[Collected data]
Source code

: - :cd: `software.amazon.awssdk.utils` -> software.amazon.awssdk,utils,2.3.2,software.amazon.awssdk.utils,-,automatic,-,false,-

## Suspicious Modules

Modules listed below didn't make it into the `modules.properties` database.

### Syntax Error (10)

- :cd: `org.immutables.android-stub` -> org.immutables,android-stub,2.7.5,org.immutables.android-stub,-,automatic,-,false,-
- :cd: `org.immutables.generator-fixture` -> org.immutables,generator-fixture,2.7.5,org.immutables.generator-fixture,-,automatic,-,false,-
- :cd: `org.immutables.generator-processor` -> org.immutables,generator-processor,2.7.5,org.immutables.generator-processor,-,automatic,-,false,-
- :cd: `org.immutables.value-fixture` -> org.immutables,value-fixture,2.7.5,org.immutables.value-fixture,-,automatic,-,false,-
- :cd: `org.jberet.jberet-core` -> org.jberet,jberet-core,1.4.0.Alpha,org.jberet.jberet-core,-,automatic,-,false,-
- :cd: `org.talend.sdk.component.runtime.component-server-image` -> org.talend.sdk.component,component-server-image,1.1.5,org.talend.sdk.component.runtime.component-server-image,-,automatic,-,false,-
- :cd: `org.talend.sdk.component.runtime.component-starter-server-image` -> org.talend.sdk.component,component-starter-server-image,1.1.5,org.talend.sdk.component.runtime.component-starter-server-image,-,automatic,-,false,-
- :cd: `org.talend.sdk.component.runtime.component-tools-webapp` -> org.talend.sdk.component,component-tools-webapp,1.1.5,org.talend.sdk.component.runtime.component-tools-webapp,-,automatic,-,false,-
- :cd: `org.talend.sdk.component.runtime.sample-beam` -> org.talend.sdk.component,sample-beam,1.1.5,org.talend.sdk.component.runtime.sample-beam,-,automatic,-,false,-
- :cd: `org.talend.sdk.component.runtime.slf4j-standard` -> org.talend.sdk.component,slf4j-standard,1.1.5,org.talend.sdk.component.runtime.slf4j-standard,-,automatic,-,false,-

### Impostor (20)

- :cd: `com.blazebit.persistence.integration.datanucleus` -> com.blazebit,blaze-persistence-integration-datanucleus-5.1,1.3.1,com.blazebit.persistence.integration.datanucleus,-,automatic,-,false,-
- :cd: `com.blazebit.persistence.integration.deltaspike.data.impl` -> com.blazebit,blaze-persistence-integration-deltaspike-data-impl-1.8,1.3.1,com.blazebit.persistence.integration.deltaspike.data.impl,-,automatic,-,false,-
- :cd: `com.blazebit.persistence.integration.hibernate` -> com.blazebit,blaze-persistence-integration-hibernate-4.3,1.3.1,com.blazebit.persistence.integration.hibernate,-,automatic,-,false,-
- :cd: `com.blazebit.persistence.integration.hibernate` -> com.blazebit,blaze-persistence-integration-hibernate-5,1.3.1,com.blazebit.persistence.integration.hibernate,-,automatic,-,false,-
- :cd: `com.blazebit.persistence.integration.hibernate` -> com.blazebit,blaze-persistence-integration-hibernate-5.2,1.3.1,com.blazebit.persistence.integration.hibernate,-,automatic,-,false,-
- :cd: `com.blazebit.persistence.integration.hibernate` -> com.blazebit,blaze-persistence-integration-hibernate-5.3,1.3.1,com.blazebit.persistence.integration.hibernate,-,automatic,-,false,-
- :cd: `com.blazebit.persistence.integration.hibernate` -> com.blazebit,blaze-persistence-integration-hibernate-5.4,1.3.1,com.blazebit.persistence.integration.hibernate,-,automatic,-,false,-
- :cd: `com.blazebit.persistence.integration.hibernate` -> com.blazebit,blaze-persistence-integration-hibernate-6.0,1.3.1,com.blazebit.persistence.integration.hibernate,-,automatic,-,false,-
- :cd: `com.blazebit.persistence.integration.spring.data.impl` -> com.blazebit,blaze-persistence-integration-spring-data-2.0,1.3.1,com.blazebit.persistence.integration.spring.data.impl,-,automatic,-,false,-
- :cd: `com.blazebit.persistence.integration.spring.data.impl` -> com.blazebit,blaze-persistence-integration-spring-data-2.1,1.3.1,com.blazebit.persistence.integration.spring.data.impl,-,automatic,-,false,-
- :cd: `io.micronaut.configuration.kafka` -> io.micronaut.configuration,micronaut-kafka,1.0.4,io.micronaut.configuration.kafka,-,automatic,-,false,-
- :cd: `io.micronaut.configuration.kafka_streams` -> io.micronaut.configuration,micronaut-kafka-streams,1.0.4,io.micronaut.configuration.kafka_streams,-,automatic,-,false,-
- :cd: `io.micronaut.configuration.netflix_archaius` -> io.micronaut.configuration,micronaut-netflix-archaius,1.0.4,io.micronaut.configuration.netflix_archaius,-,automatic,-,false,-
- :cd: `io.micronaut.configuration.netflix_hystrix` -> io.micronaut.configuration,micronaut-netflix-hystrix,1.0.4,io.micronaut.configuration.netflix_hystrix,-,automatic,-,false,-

**Required action**
Could you return the lines in the entries above that contain "generator"?

**Answer box**
- :cd: `org.immutables.generator-fixture` -> org.immutables,generator-fixture,2.7.5,org.immutables.generator-fixture,-,automatic,-,false,-
- :cd: `org.immutables.generator-processor` -> org.immutables,generator-processor,2.7.5,org.immutables.generator-processor,-,automatic,-,false,-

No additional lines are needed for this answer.